Le livre de Pascale Petit se construit en deux parties : la première est une suite de poèmes anagrammatiques dans laquelle elle décline, décompose, réécrit des vers à partir d’une proposition de départ qui donne son titre au poème. Ainsi «le bout de la langue» devient «la langue te double / elle doue blaguant / angle élu boutade / adulant loge bleue / où elle bade gluant / le gué doué ballant». Comme à chaque fois avec les anagrammes, le résultat des permutations des lettres donne le sentiment qu’on accède à ce qui se cachait dans l’énoncé de départ : sous la surface bien lisse des mots, le poème vient révéler leur part étrange, voire dangereuse ou perverse. Pour citer le même texte, l’anagramme ouvre à une «langue à bout d’elle». Pascale Petit détricote ainsi «mon rêve familier» qui «filme mon arrivée», s’amuse avec le nuancier des couleurs : le «magenta» devient un «ange mat», «terre d’ombre», «merde robert !» Elle déploie également une impressionnante suite à partir de «rature et juliette» :

j’étale, triture, tue

tué là, je te triture

je tue le retrait tu

je re-tue le trait tu

et j’étire l’autre tu

et jeu, là, te triture

le jeu têtu traître

le jure et tait tuer

le jeu tait être rut

rut : le jeu à tirette

rut : je tue altérité

Dans la deuxième partie du livre, la poète propose un petit traité sur l’anagramme, rappelant qu’elle est pratiquée par les poètes depuis toujours ou presque – on en trouve en tout cas la trace en Grèce dès le IIIe siècle avant notre ère.
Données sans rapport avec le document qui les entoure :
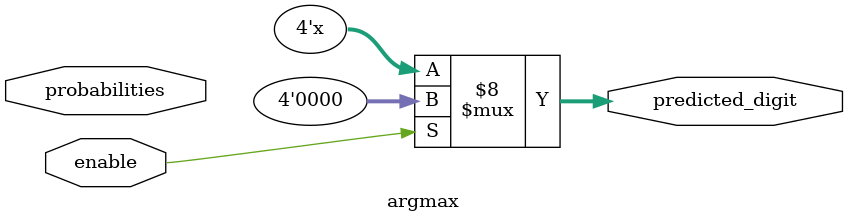
<source format=v>
module argmax #(
    parameter IN_WIDTH = 0
)(
    input wire enable,
    input wire [IN_WIDTH-1:0] probabilities,
    output reg [3:0] predicted_digit
);
    integer i;
    reg [15:0] max_val;
    always @(*) begin
        if (enable) begin
            max_val = probabilities[0];
            predicted_digit = 0;
            for (i = 1; i < IN_WIDTH; i = i + 1) begin
                if (probabilities[i] > max_val) begin
                    max_val = probabilities[i];
                    predicted_digit = i;
                end
            end
        end
    end

    // Debug statement for argmax
    always @(*) begin
        if (enable) begin
            $display("Argmax output: %d", predicted_digit);
        end
    end

endmodule

</source>
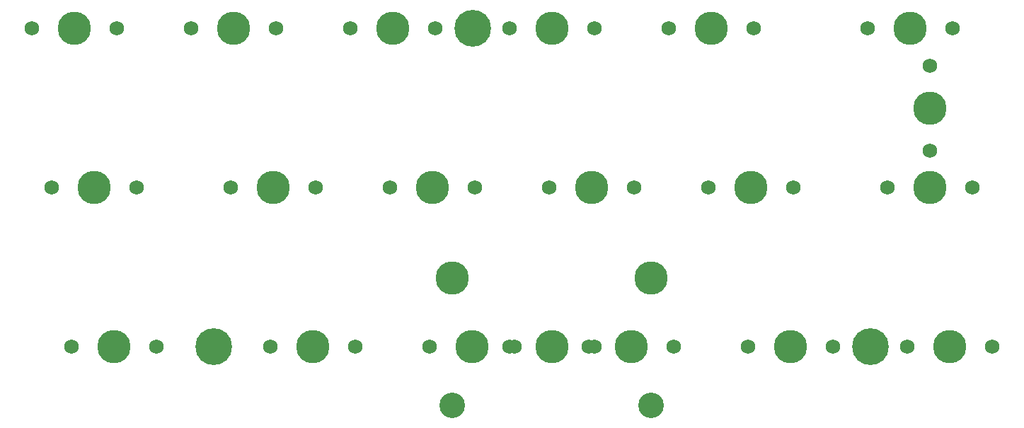
<source format=gbr>
%TF.GenerationSoftware,KiCad,Pcbnew,5.1.9*%
%TF.CreationDate,2021-04-22T00:58:07+02:00*%
%TF.ProjectId,miniqaz,6d696e69-7161-47a2-9e6b-696361645f70,rev?*%
%TF.SameCoordinates,Original*%
%TF.FileFunction,Soldermask,Top*%
%TF.FilePolarity,Negative*%
%FSLAX46Y46*%
G04 Gerber Fmt 4.6, Leading zero omitted, Abs format (unit mm)*
G04 Created by KiCad (PCBNEW 5.1.9) date 2021-04-22 00:58:07*
%MOMM*%
%LPD*%
G01*
G04 APERTURE LIST*
%ADD10C,0.700000*%
%ADD11C,4.400000*%
%ADD12C,3.987800*%
%ADD13C,1.750000*%
%ADD14C,3.048000*%
G04 APERTURE END LIST*
D10*
%TO.C, *%
X160316726Y-114914524D03*
X159150000Y-114431250D03*
X157983274Y-114914524D03*
X157500000Y-116081250D03*
X157983274Y-117247976D03*
X159150000Y-117731250D03*
X160316726Y-117247976D03*
X160800000Y-116081250D03*
D11*
X159150000Y-116081250D03*
%TD*%
D10*
%TO.C, *%
X238916726Y-114914524D03*
X237750000Y-114431250D03*
X236583274Y-114914524D03*
X236100000Y-116081250D03*
X236583274Y-117247976D03*
X237750000Y-117731250D03*
X238916726Y-117247976D03*
X239400000Y-116081250D03*
D11*
X237750000Y-116081250D03*
%TD*%
D10*
%TO.C, *%
X191316726Y-76814524D03*
X190150000Y-76331250D03*
X188983274Y-76814524D03*
X188500000Y-77981250D03*
X188983274Y-79147976D03*
X190150000Y-79631250D03*
X191316726Y-79147976D03*
X191800000Y-77981250D03*
D11*
X190150000Y-77981250D03*
%TD*%
D12*
%TO.C,MX19*%
X199625000Y-116081250D03*
D13*
X194545000Y-116081250D03*
X204705000Y-116081250D03*
D14*
X187718750Y-123066250D03*
X211531250Y-123066250D03*
D12*
X187718750Y-107826250D03*
X211531250Y-107826250D03*
%TD*%
%TO.C,MX20*%
X244868750Y-87506250D03*
D13*
X244868750Y-82426250D03*
X244868750Y-92586250D03*
%TD*%
D12*
%TO.C,MX18*%
X247250000Y-116081250D03*
D13*
X242170000Y-116081250D03*
X252330000Y-116081250D03*
%TD*%
D12*
%TO.C,MX17*%
X244868750Y-97031250D03*
D13*
X239788750Y-97031250D03*
X249948750Y-97031250D03*
%TD*%
D12*
%TO.C,MX16*%
X242487500Y-77981250D03*
D13*
X237407500Y-77981250D03*
X247567500Y-77981250D03*
%TD*%
D12*
%TO.C,MX15*%
X228200000Y-116081250D03*
D13*
X223120000Y-116081250D03*
X233280000Y-116081250D03*
%TD*%
D12*
%TO.C,MX14*%
X223437500Y-97031250D03*
D13*
X218357500Y-97031250D03*
X228517500Y-97031250D03*
%TD*%
D12*
%TO.C,MX13*%
X218675000Y-77981250D03*
D13*
X213595000Y-77981250D03*
X223755000Y-77981250D03*
%TD*%
D12*
%TO.C,MX12*%
X209150000Y-116081250D03*
D13*
X204070000Y-116081250D03*
X214230000Y-116081250D03*
%TD*%
D12*
%TO.C,MX11*%
X204387500Y-97031250D03*
D13*
X199307500Y-97031250D03*
X209467500Y-97031250D03*
%TD*%
D12*
%TO.C,MX10*%
X199625000Y-77981250D03*
D13*
X194545000Y-77981250D03*
X204705000Y-77981250D03*
%TD*%
D12*
%TO.C,MX9*%
X190100000Y-116081250D03*
D13*
X185020000Y-116081250D03*
X195180000Y-116081250D03*
%TD*%
D12*
%TO.C,MX8*%
X185337500Y-97031250D03*
D13*
X180257500Y-97031250D03*
X190417500Y-97031250D03*
%TD*%
D12*
%TO.C,MX7*%
X180575000Y-77981250D03*
D13*
X175495000Y-77981250D03*
X185655000Y-77981250D03*
%TD*%
D12*
%TO.C,MX6*%
X171050000Y-116081250D03*
D13*
X165970000Y-116081250D03*
X176130000Y-116081250D03*
%TD*%
D12*
%TO.C,MX5*%
X166287500Y-97031250D03*
D13*
X161207500Y-97031250D03*
X171367500Y-97031250D03*
%TD*%
D12*
%TO.C,MX4*%
X161525000Y-77981250D03*
D13*
X156445000Y-77981250D03*
X166605000Y-77981250D03*
%TD*%
D12*
%TO.C,MX3*%
X147237500Y-116081250D03*
D13*
X142157500Y-116081250D03*
X152317500Y-116081250D03*
%TD*%
D12*
%TO.C,MX2*%
X144856250Y-97031250D03*
D13*
X139776250Y-97031250D03*
X149936250Y-97031250D03*
%TD*%
D12*
%TO.C,MX1*%
X142475000Y-77981250D03*
D13*
X147555000Y-77981250D03*
X137395000Y-77981250D03*
%TD*%
M02*

</source>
Elle est alors liée à un message magique, sacré, comme dans la tradition kabbalistique, ou au moins au secret : c’est une méthode pour dire sans dire. C’est à partir du XVIe siècle que, devenue un simple jeu pour joutes entre poètes virtuoses, elle finit par devenir – temporairement – ringarde. «L’anagramme arrive épuisée au début du siècle dernier, note Pascale Petit. Mais elle va reprendre des forces au cours du XXe siècle et se débarrasser, en quelque sorte, des soupçons de frivolité qui l’entouraient.» Et de citer notamment Duchamp, Desnos ou Perec parmi les auteurs qui ont revivifié la pratique.
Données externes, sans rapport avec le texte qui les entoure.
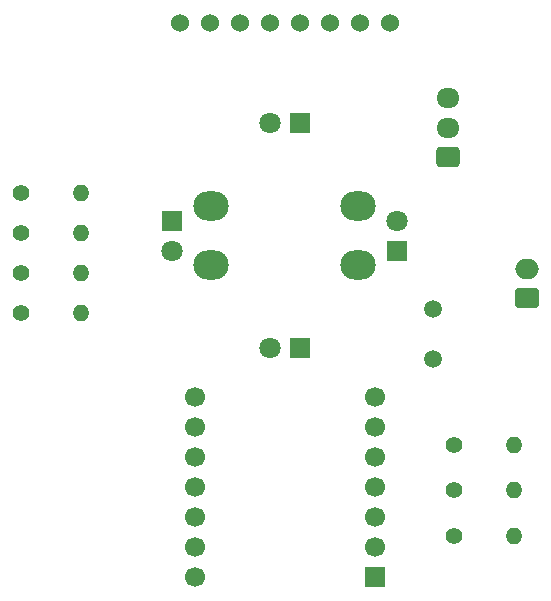
<source format=gbr>
%TF.GenerationSoftware,KiCad,Pcbnew,8.0.3-8.0.3-0~ubuntu22.04.1*%
%TF.CreationDate,2024-06-11T22:30:15+02:00*%
%TF.ProjectId,Air_PCB,4169725f-5043-4422-9e6b-696361645f70,rev?*%
%TF.SameCoordinates,Original*%
%TF.FileFunction,Soldermask,Top*%
%TF.FilePolarity,Negative*%
%FSLAX46Y46*%
G04 Gerber Fmt 4.6, Leading zero omitted, Abs format (unit mm)*
G04 Created by KiCad (PCBNEW 8.0.3-8.0.3-0~ubuntu22.04.1) date 2024-06-11 22:30:15*
%MOMM*%
%LPD*%
G01*
G04 APERTURE LIST*
G04 Aperture macros list*
%AMRoundRect*
0 Rectangle with rounded corners*
0 $1 Rounding radius*
0 $2 $3 $4 $5 $6 $7 $8 $9 X,Y pos of 4 corners*
0 Add a 4 corners polygon primitive as box body*
4,1,4,$2,$3,$4,$5,$6,$7,$8,$9,$2,$3,0*
0 Add four circle primitives for the rounded corners*
1,1,$1+$1,$2,$3*
1,1,$1+$1,$4,$5*
1,1,$1+$1,$6,$7*
1,1,$1+$1,$8,$9*
0 Add four rect primitives between the rounded corners*
20,1,$1+$1,$2,$3,$4,$5,0*
20,1,$1+$1,$4,$5,$6,$7,0*
20,1,$1+$1,$6,$7,$8,$9,0*
20,1,$1+$1,$8,$9,$2,$3,0*%
G04 Aperture macros list end*
%ADD10O,3.000000X2.500000*%
%ADD11C,1.400000*%
%ADD12O,1.400000X1.400000*%
%ADD13C,1.500000*%
%ADD14RoundRect,0.250000X0.725000X-0.600000X0.725000X0.600000X-0.725000X0.600000X-0.725000X-0.600000X0*%
%ADD15O,1.950000X1.700000*%
%ADD16R,1.800000X1.800000*%
%ADD17C,1.800000*%
%ADD18C,1.524000*%
%ADD19C,1.700000*%
%ADD20R,1.700000X1.700000*%
%ADD21RoundRect,0.250000X0.750000X-0.600000X0.750000X0.600000X-0.750000X0.600000X-0.750000X-0.600000X0*%
%ADD22O,2.000000X1.700000*%
G04 APERTURE END LIST*
D10*
%TO.C,SW1*%
X133750000Y-117500000D03*
X146250000Y-117500000D03*
X133750000Y-122500000D03*
X146250000Y-122500000D03*
%TD*%
D11*
%TO.C,R6*%
X117710000Y-126550000D03*
D12*
X122790000Y-126550000D03*
%TD*%
D11*
%TO.C,R5*%
X117710000Y-123150000D03*
D12*
X122790000Y-123150000D03*
%TD*%
D13*
%TO.C,-1*%
X152600000Y-130450000D03*
%TD*%
D14*
%TO.C,SWITCH*%
X153800000Y-113350000D03*
D15*
X153800000Y-110850000D03*
X153800000Y-108350000D03*
%TD*%
D11*
%TO.C,R7*%
X117710000Y-116350000D03*
D12*
X122790000Y-116350000D03*
%TD*%
D11*
%TO.C,R4*%
X117710000Y-119750000D03*
D12*
X122790000Y-119750000D03*
%TD*%
D16*
%TO.C,D3*%
X130500000Y-118725000D03*
D17*
X130500000Y-121265000D03*
%TD*%
D11*
%TO.C,R1*%
X154300000Y-137700000D03*
D12*
X159380000Y-137700000D03*
%TD*%
D11*
%TO.C,R2*%
X154300000Y-141550000D03*
D12*
X159380000Y-141550000D03*
%TD*%
D18*
%TO.C,U1*%
X148890000Y-101996000D03*
X146350000Y-101996000D03*
X143810000Y-101996000D03*
X141270000Y-101996000D03*
X138730000Y-101996000D03*
X136190000Y-101996000D03*
X133650000Y-101996000D03*
X131110000Y-101996000D03*
%TD*%
D19*
%TO.C,M1*%
X132375000Y-148870000D03*
X132375000Y-146330000D03*
X132375000Y-143790000D03*
X132375000Y-141250000D03*
X132375000Y-138710000D03*
X132375000Y-136170000D03*
X132375000Y-133630000D03*
X147625000Y-133630000D03*
X147625000Y-136170000D03*
X147625000Y-138710000D03*
X147625000Y-141250000D03*
X147625000Y-143790000D03*
X147625000Y-146330000D03*
D20*
X147625000Y-148870000D03*
%TD*%
D16*
%TO.C,D4*%
X141275000Y-110500000D03*
D17*
X138735000Y-110500000D03*
%TD*%
D21*
%TO.C,BATTERY*%
X160475000Y-125300000D03*
D22*
X160475000Y-122800000D03*
%TD*%
D16*
%TO.C,D2*%
X141275000Y-129500000D03*
D17*
X138735000Y-129500000D03*
%TD*%
D16*
%TO.C,D1*%
X149500000Y-121275000D03*
D17*
X149500000Y-118735000D03*
%TD*%
D13*
%TO.C,+1*%
X152600000Y-126200000D03*
%TD*%
D11*
%TO.C,R3*%
X154300000Y-145400000D03*
D12*
X159380000Y-145400000D03*
%TD*%
M02*

</source>
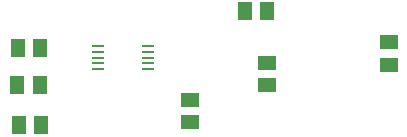
<source format=gbr>
G04 EAGLE Gerber RS-274X export*
G75*
%MOMM*%
%FSLAX34Y34*%
%LPD*%
%INSolderpaste Top*%
%IPPOS*%
%AMOC8*
5,1,8,0,0,1.08239X$1,22.5*%
G01*
%ADD10R,1.000000X0.250000*%
%ADD11R,1.300000X1.500000*%
%ADD12R,1.500000X1.300000*%


D10*
X405131Y385500D03*
X405131Y390500D03*
X405131Y395500D03*
X405131Y400500D03*
X405131Y405500D03*
X362869Y405500D03*
X362869Y400500D03*
X362869Y395500D03*
X362869Y390500D03*
X362869Y385500D03*
D11*
X314500Y338500D03*
X295500Y338500D03*
X294500Y372500D03*
X313500Y372500D03*
X295000Y403500D03*
X314000Y403500D03*
D12*
X440500Y359500D03*
X440500Y340500D03*
D11*
X506000Y434500D03*
X487000Y434500D03*
D12*
X506000Y391000D03*
X506000Y372000D03*
X609000Y408500D03*
X609000Y389500D03*
M02*

</source>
On ressort en tout cas de cette lecture avec un enthousiasme renouvelé pour cette drôle de manie de mélanger les lettres. De quoi donner des envies de relire Ulcérations, voire d’explorer soi-même les potentialités de l’anagramme. A Libération, ne prônons-nous pas la «relation bi» ? Farouchement républicain, le journal n’est-il pas un «bel antiroi» ? Bon, pas certain d’être un aussi fameux anagrammeur que Pascale Petit, nous préférons nous arrêter ici.

Pascale Petit, Sujets d’émerveillement, Série discrète, 96 pages, 22 euros.